The draft regulation’s preamble clarifies the intended meaning of “conservation value,” a new term which the service is proposing to insert into the definition of “destruction or adverse modification.” “Conservation value,” as proposed, is specifically linked to the “role critical habitat should play for the recovery of the species.” Perhaps more importantly, however, the preamble sets clear benchmarks for how the Services will determine the “conservation value” of critical habitat, and how the service will determine whether such conservation value has been “appreciably diminish[ed].” Although there may be some remaining ambiguity in the proposed language, on the whole, the regulation would provide more certainty regarding the scope of actions that would result in “appreciably diminish[ing] the conservation value of critical habitat.”

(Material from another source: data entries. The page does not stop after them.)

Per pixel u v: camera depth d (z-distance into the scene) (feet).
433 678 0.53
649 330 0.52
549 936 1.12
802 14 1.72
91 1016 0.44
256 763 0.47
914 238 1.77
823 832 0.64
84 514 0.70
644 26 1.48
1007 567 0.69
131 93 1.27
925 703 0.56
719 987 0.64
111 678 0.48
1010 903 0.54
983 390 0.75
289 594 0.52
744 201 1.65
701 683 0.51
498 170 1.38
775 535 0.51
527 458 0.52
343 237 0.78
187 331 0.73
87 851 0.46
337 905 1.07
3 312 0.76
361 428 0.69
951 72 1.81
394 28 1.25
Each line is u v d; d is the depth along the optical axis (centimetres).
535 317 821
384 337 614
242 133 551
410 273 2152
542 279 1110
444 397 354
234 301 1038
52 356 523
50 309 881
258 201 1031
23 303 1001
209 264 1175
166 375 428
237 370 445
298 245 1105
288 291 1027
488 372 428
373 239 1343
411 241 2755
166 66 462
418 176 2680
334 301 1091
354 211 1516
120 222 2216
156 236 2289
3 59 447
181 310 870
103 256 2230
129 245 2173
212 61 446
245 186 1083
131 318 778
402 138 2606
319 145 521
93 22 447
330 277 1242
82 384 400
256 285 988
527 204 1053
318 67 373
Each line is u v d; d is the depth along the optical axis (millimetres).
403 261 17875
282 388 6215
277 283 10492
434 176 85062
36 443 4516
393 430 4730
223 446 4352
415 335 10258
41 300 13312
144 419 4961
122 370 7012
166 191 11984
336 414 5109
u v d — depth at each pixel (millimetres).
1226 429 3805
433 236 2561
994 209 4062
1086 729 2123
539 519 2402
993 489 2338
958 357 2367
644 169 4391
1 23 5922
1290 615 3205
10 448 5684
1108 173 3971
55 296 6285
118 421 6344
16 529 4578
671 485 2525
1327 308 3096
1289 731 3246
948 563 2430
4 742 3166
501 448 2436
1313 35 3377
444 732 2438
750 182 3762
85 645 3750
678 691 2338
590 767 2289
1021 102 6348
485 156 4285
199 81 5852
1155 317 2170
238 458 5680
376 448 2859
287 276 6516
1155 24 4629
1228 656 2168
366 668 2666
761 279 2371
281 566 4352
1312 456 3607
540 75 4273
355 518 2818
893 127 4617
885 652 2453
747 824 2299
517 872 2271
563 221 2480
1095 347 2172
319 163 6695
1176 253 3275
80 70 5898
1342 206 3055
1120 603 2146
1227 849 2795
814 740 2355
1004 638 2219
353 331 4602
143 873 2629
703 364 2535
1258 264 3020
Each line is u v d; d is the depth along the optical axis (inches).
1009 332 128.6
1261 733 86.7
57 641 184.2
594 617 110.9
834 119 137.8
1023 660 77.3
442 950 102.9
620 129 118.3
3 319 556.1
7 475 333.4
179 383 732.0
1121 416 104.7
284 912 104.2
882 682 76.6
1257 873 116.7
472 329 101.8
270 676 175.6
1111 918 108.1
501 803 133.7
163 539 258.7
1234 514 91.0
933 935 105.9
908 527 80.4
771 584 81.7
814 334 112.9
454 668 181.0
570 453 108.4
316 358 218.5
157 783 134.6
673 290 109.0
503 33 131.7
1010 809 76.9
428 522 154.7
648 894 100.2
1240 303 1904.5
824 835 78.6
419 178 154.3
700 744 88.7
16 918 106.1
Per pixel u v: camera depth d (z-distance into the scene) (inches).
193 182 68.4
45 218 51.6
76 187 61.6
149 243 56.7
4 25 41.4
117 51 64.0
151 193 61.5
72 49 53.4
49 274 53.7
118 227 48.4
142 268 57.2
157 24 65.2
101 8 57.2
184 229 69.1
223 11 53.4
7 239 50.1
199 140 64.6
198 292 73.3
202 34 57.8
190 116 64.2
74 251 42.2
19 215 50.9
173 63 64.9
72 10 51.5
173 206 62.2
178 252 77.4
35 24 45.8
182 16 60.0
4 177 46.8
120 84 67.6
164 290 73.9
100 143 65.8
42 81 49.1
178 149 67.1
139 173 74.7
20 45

Draft Policy on Exclusions From Critical Habitat

Under Section 4(b)(2) of the ESA, the Services evaluate economic, national security and other impacts of a proposed critical habitat designation and may exclude particular areas if the benefits of doing so are greater than the benefits of designation. The proposed policy would clarify the Services’ policy position for considering certain impacts, including impacts to voluntary conservation agreements, national security and economic activity.[4] The proposed policy is designed to complement 2013 revisions to regulations governing the process and standards for implementing Section 4(b)(2).

The policy would also clarify that land covered by a habitat conservation plan, safe harbor agreement or candidate conservation agreement with assurances will not be categorically excluded from a critical habitat designation, but would instead be evaluated on a case-by-case basis under a clear set of guidelines.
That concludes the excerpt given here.